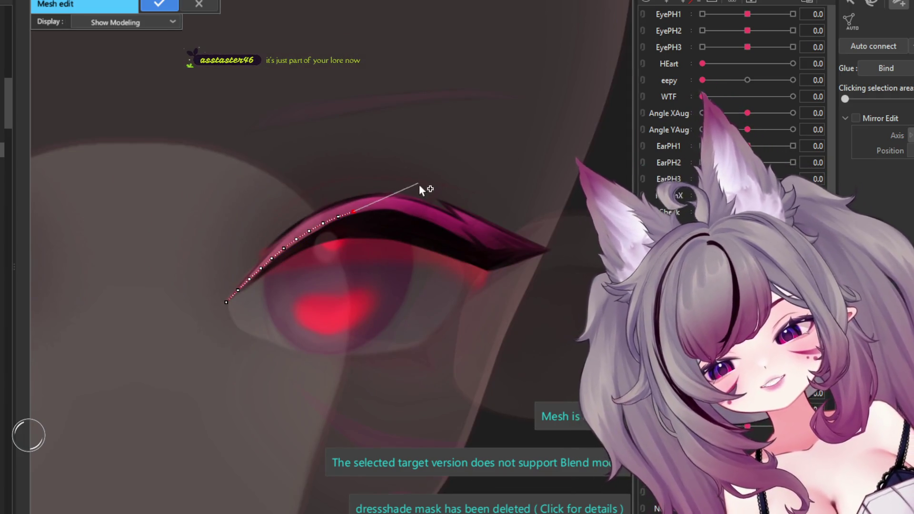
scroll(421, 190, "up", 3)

==

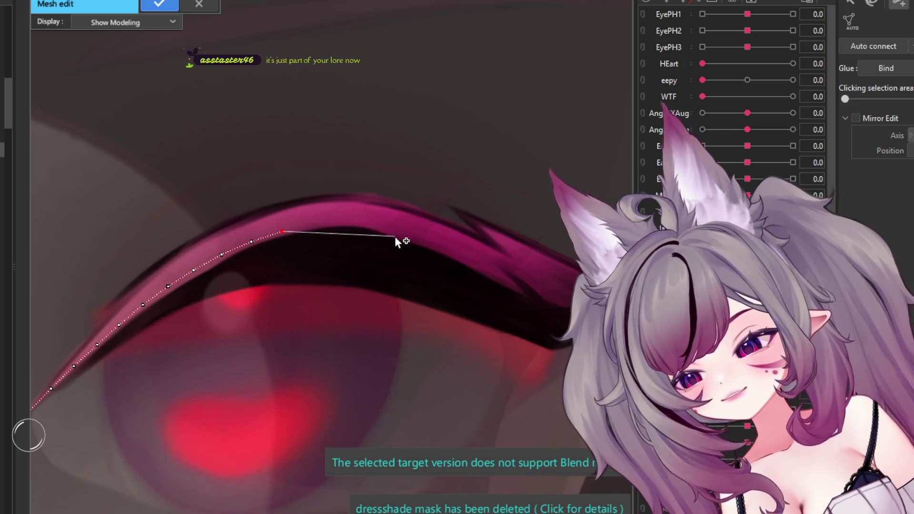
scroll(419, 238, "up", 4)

==

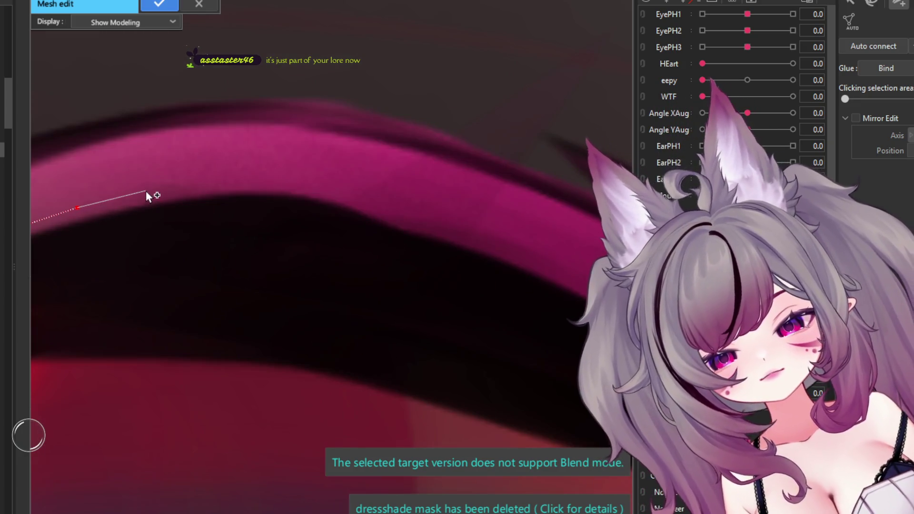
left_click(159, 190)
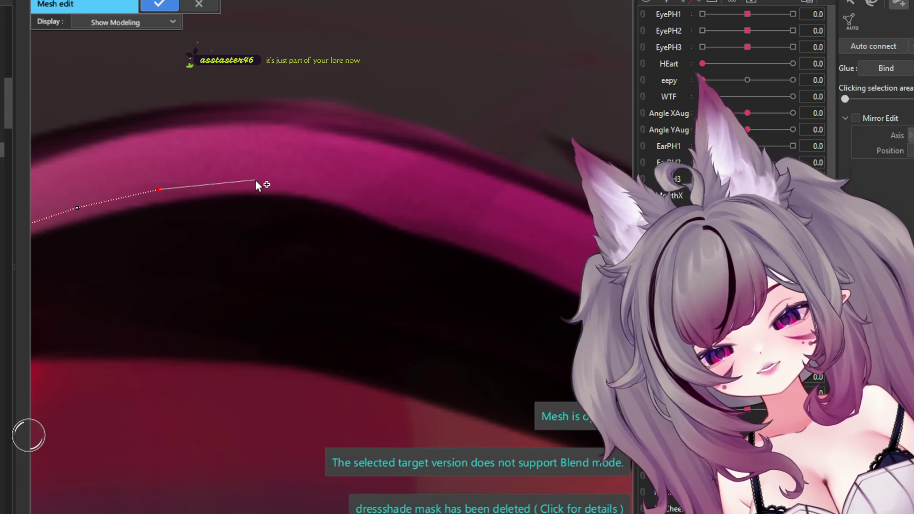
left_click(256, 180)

Assignment -
Only the count is needed: the number of lines in the data that include the word "scroll".

Response below -
2